Directions for this task: In the entries below, find each line bearing the string "people" and copy it.

(Page images and extracted text)
——
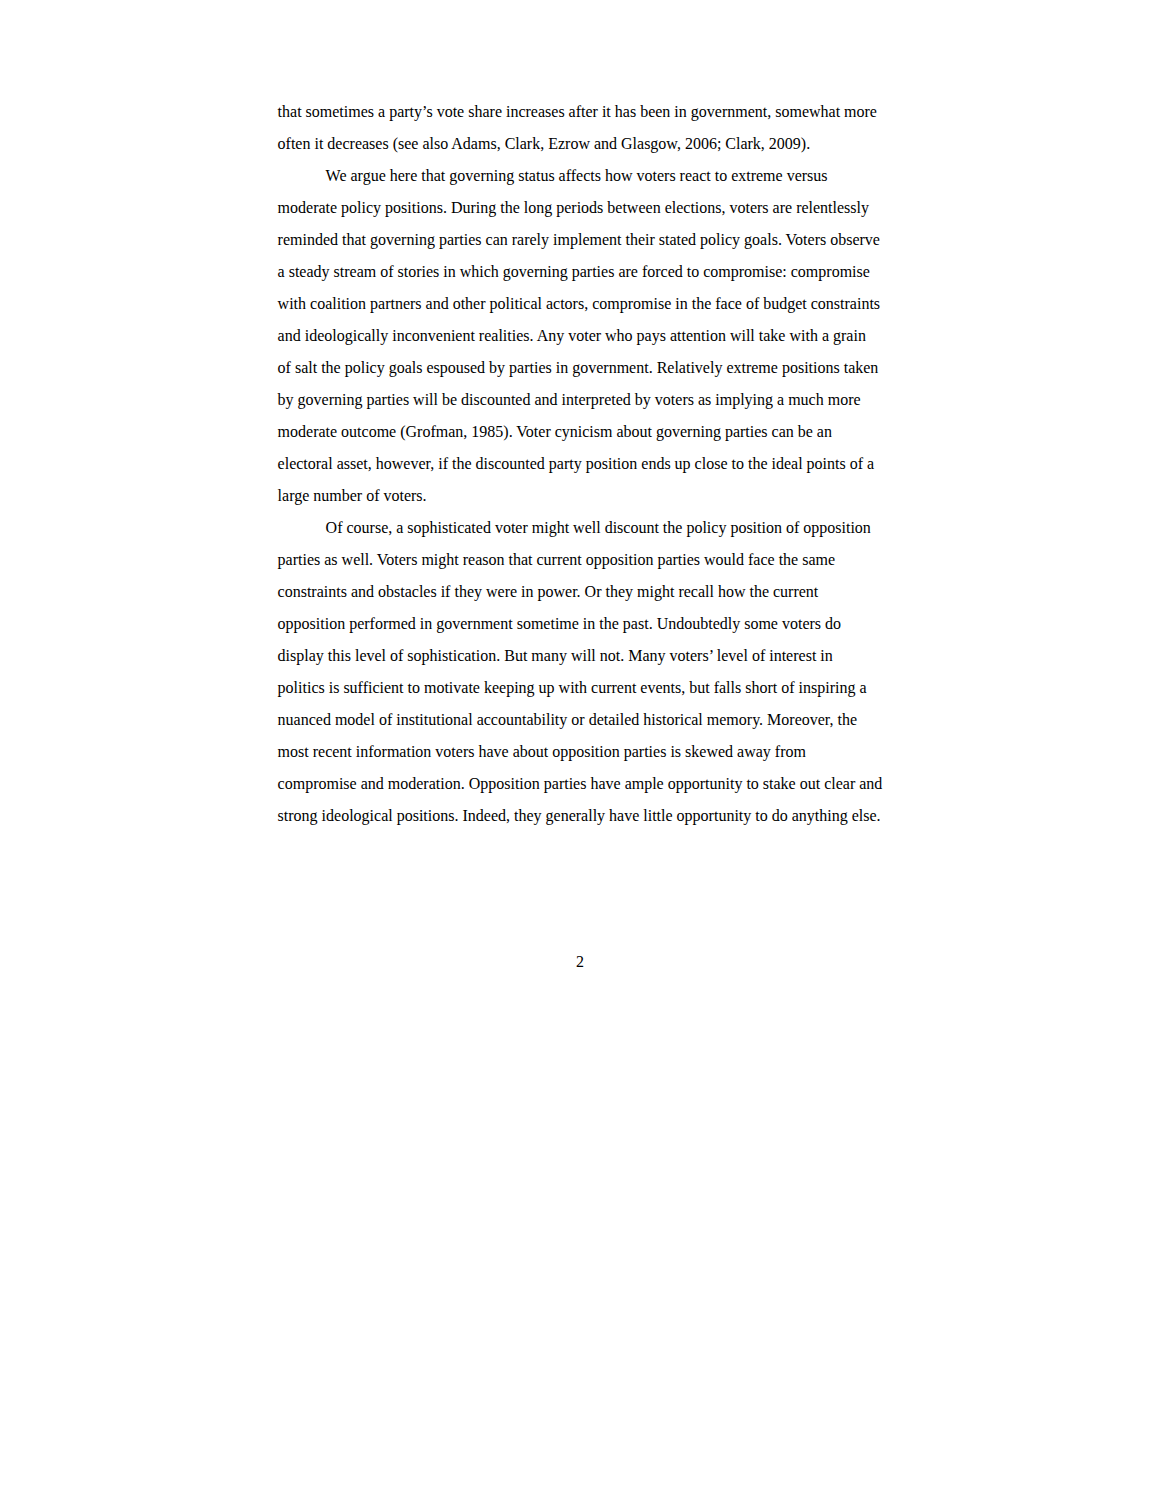that sometimes a party’s vote share increases after it has been in government, somewhat more often it decreases (see also Adams, Clark, Ezrow and Glasgow, 2006; Clark, 2009).
We argue here that governing status affects how voters react to extreme versus moderate policy positions. During the long periods between elections, voters are relentlessly reminded that governing parties can rarely implement their stated policy goals. Voters observe a steady stream of stories in which governing parties are forced to compromise: compromise with coalition partners and other political actors, compromise in the face of budget constraints and ideologically inconvenient realities. Any voter who pays attention will take with a grain of salt the policy goals espoused by parties in government. Relatively extreme positions taken by governing parties will be discounted and interpreted by voters as implying a much more moderate outcome (Grofman, 1985). Voter cynicism about governing parties can be an electoral asset, however, if the discounted party position ends up close to the ideal points of a large number of voters.
Of course, a sophisticated voter might well discount the policy position of opposition parties as well. Voters might reason that current opposition parties would face the same constraints and obstacles if they were in power. Or they might recall how the current opposition performed in government sometime in the past. Undoubtedly some voters do display this level of sophistication. But many will not. Many voters’ level of interest in politics is sufficient to motivate keeping up with current events, but falls short of inspiring a nuanced model of institutional accountability or detailed historical memory. Moreover, the most recent information voters have about opposition parties is skewed away from compromise and moderation. Opposition parties have ample opportunity to stake out clear and strong ideological positions. Indeed, they generally have little opportunity to do anything else.
2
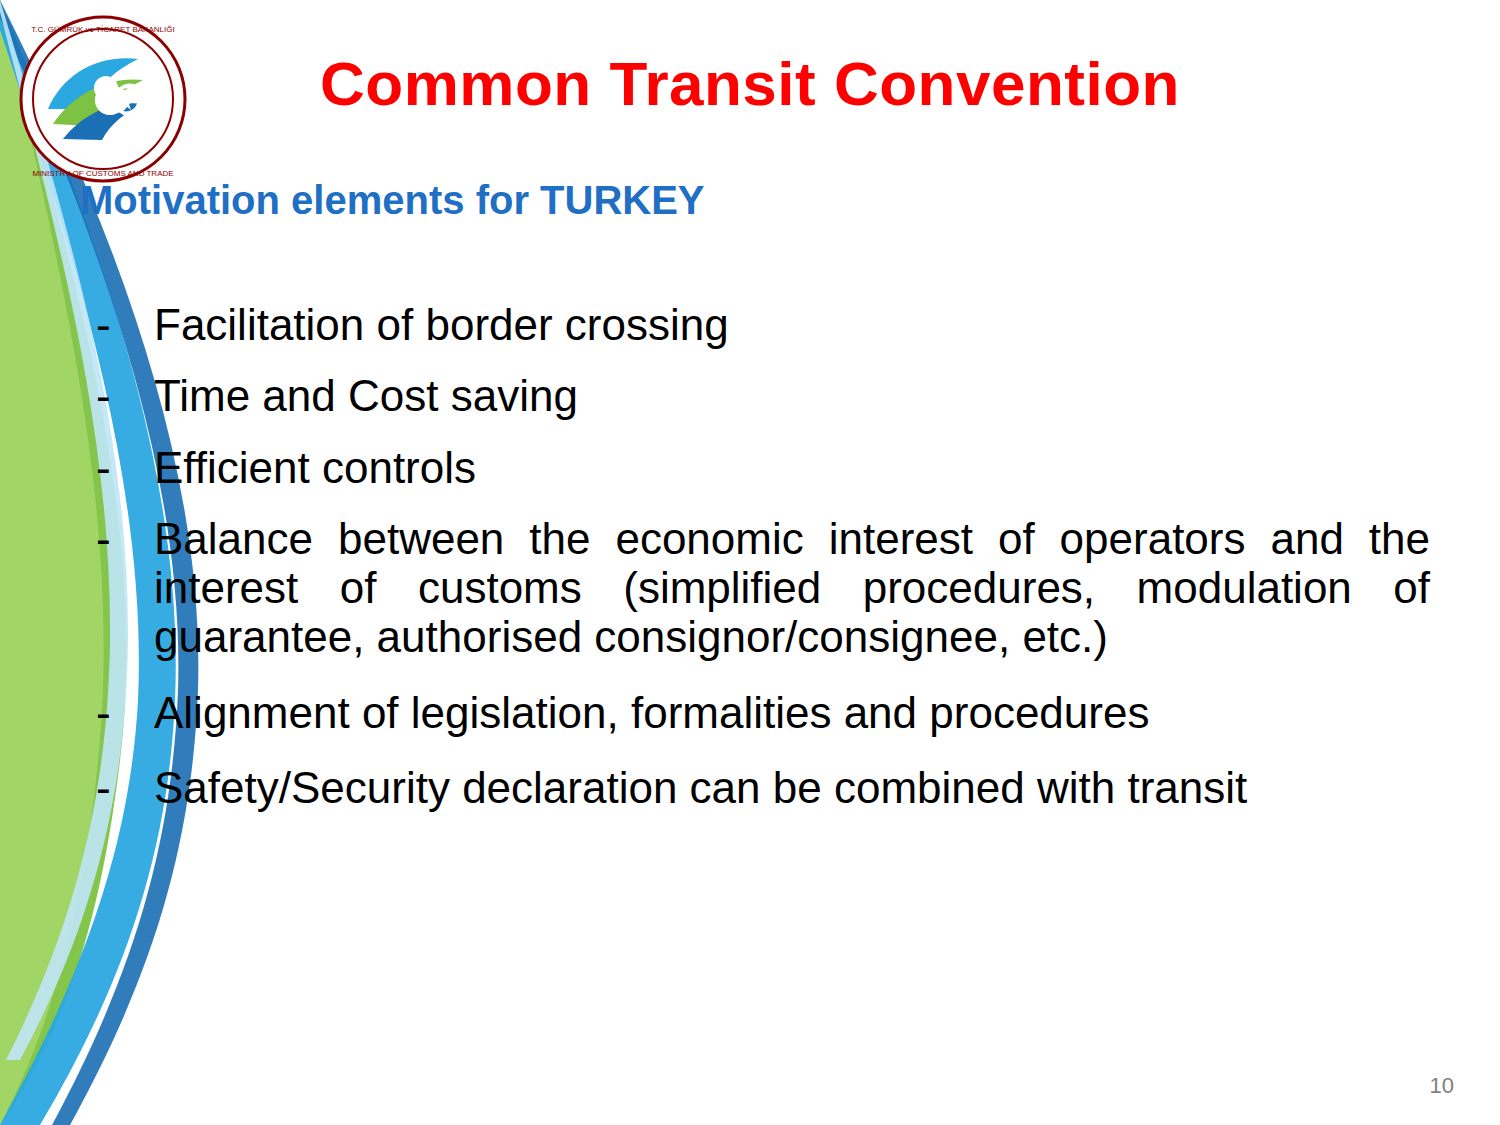T.C. GÜMRÜK ve TİCARET BAKANLIĞI MINISTRY OF CUSTOMS AND TRADE
Common Transit Convention
Motivation elements for TURKEY
Facilitation of border crossing
Time and Cost saving
Efficient controls
Balance between the economic interest of operators and the interest of customs (simplified procedures, modulation of guarantee, authorised consignor/consignee, etc.)
Alignment of legislation, formalities and procedures
Safety/Security declaration can be combined with transit
10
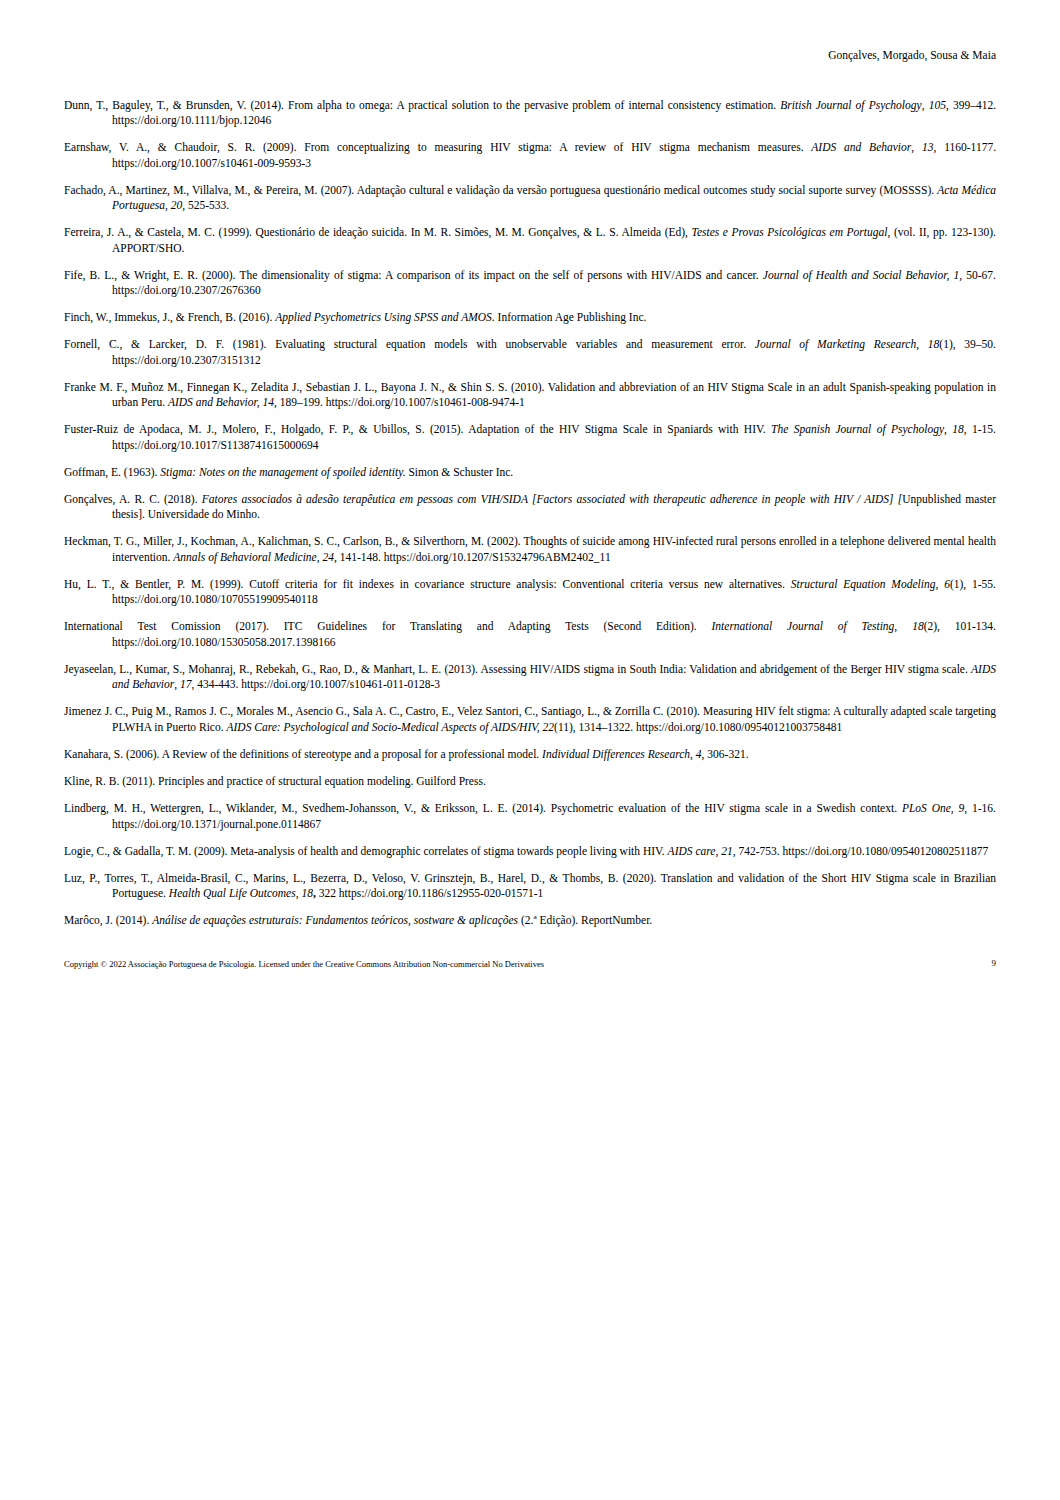Gonçalves, Morgado, Sousa & Maia
Dunn, T., Baguley, T., & Brunsden, V. (2014). From alpha to omega: A practical solution to the pervasive problem of internal consistency estimation. British Journal of Psychology, 105, 399–412. https://doi.org/10.1111/bjop.12046
Earnshaw, V. A., & Chaudoir, S. R. (2009). From conceptualizing to measuring HIV stigma: A review of HIV stigma mechanism measures. AIDS and Behavior, 13, 1160-1177. https://doi.org/10.1007/s10461-009-9593-3
Fachado, A., Martinez, M., Villalva, M., & Pereira, M. (2007). Adaptação cultural e validação da versão portuguesa questionário medical outcomes study social suporte survey (MOSSSS). Acta Médica Portuguesa, 20, 525-533.
Ferreira, J. A., & Castela, M. C. (1999). Questionário de ideação suicida. In M. R. Simões, M. M. Gonçalves, & L. S. Almeida (Ed), Testes e Provas Psicológicas em Portugal, (vol. II, pp. 123-130). APPORT/SHO.
Fife, B. L., & Wright, E. R. (2000). The dimensionality of stigma: A comparison of its impact on the self of persons with HIV/AIDS and cancer. Journal of Health and Social Behavior, 1, 50-67. https://doi.org/10.2307/2676360
Finch, W., Immekus, J., & French, B. (2016). Applied Psychometrics Using SPSS and AMOS. Information Age Publishing Inc.
Fornell, C., & Larcker, D. F. (1981). Evaluating structural equation models with unobservable variables and measurement error. Journal of Marketing Research, 18(1), 39–50. https://doi.org/10.2307/3151312
Franke M. F., Muñoz M., Finnegan K., Zeladita J., Sebastian J. L., Bayona J. N., & Shin S. S. (2010). Validation and abbreviation of an HIV Stigma Scale in an adult Spanish-speaking population in urban Peru. AIDS and Behavior, 14, 189–199. https://doi.org/10.1007/s10461-008-9474-1
Fuster-Ruiz de Apodaca, M. J., Molero, F., Holgado, F. P., & Ubillos, S. (2015). Adaptation of the HIV Stigma Scale in Spaniards with HIV. The Spanish Journal of Psychology, 18, 1-15. https://doi.org/10.1017/S1138741615000694
Goffman, E. (1963). Stigma: Notes on the management of spoiled identity. Simon & Schuster Inc.
Gonçalves, A. R. C. (2018). Fatores associados à adesão terapêutica em pessoas com VIH/SIDA [Factors associated with therapeutic adherence in people with HIV / AIDS] [Unpublished master thesis]. Universidade do Minho.
Heckman, T. G., Miller, J., Kochman, A., Kalichman, S. C., Carlson, B., & Silverthorn, M. (2002). Thoughts of suicide among HIV-infected rural persons enrolled in a telephone delivered mental health intervention. Annals of Behavioral Medicine, 24, 141-148. https://doi.org/10.1207/S15324796ABM2402_11
Hu, L. T., & Bentler, P. M. (1999). Cutoff criteria for fit indexes in covariance structure analysis: Conventional criteria versus new alternatives. Structural Equation Modeling, 6(1), 1-55. https://doi.org/10.1080/10705519909540118
International Test Comission (2017). ITC Guidelines for Translating and Adapting Tests (Second Edition). International Journal of Testing, 18(2), 101-134. https://doi.org/10.1080/15305058.2017.1398166
Jeyaseelan, L., Kumar, S., Mohanraj, R., Rebekah, G., Rao, D., & Manhart, L. E. (2013). Assessing HIV/AIDS stigma in South India: Validation and abridgement of the Berger HIV stigma scale. AIDS and Behavior, 17, 434-443. https://doi.org/10.1007/s10461-011-0128-3
Jimenez J. C., Puig M., Ramos J. C., Morales M., Asencio G., Sala A. C., Castro, E., Velez Santori, C., Santiago, L., & Zorrilla C. (2010). Measuring HIV felt stigma: A culturally adapted scale targeting PLWHA in Puerto Rico. AIDS Care: Psychological and Socio-Medical Aspects of AIDS/HIV, 22(11), 1314–1322. https://doi.org/10.1080/09540121003758481
Kanahara, S. (2006). A Review of the definitions of stereotype and a proposal for a professional model. Individual Differences Research, 4, 306-321.
Kline, R. B. (2011). Principles and practice of structural equation modeling. Guilford Press.
Lindberg, M. H., Wettergren, L., Wiklander, M., Svedhem-Johansson, V., & Eriksson, L. E. (2014). Psychometric evaluation of the HIV stigma scale in a Swedish context. PLoS One, 9, 1-16. https://doi.org/10.1371/journal.pone.0114867
Logie, C., & Gadalla, T. M. (2009). Meta-analysis of health and demographic correlates of stigma towards people living with HIV. AIDS care, 21, 742-753. https://doi.org/10.1080/09540120802511877
Luz, P., Torres, T., Almeida-Brasil, C., Marins, L., Bezerra, D., Veloso, V. Grinsztejn, B., Harel, D., & Thombs, B. (2020). Translation and validation of the Short HIV Stigma scale in Brazilian Portuguese. Health Qual Life Outcomes, 18, 322 https://doi.org/10.1186/s12955-020-01571-1
Marôco, J. (2014). Análise de equações estruturais: Fundamentos teóricos, sostware & aplicações (2.ª Edição). ReportNumber.
Copyright © 2022 Associação Portuguesa de Psicologia. Licensed under the Creative Commons Attribution Non-commercial No Derivatives 9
——
Answer to the exercise:
Gonçalves, A. R. C. (2018). Fatores associados à adesão terapêutica em pessoas com VIH/SIDA [Factors associated with therapeutic adherence in people with HIV / AIDS] [Unpublished master thesis]. Universidade do Minho.
Logie, C., & Gadalla, T. M. (2009). Meta-analysis of health and demographic correlates of stigma towards people living with HIV. AIDS care, 21, 742-753. https://doi.org/10.1080/09540120802511877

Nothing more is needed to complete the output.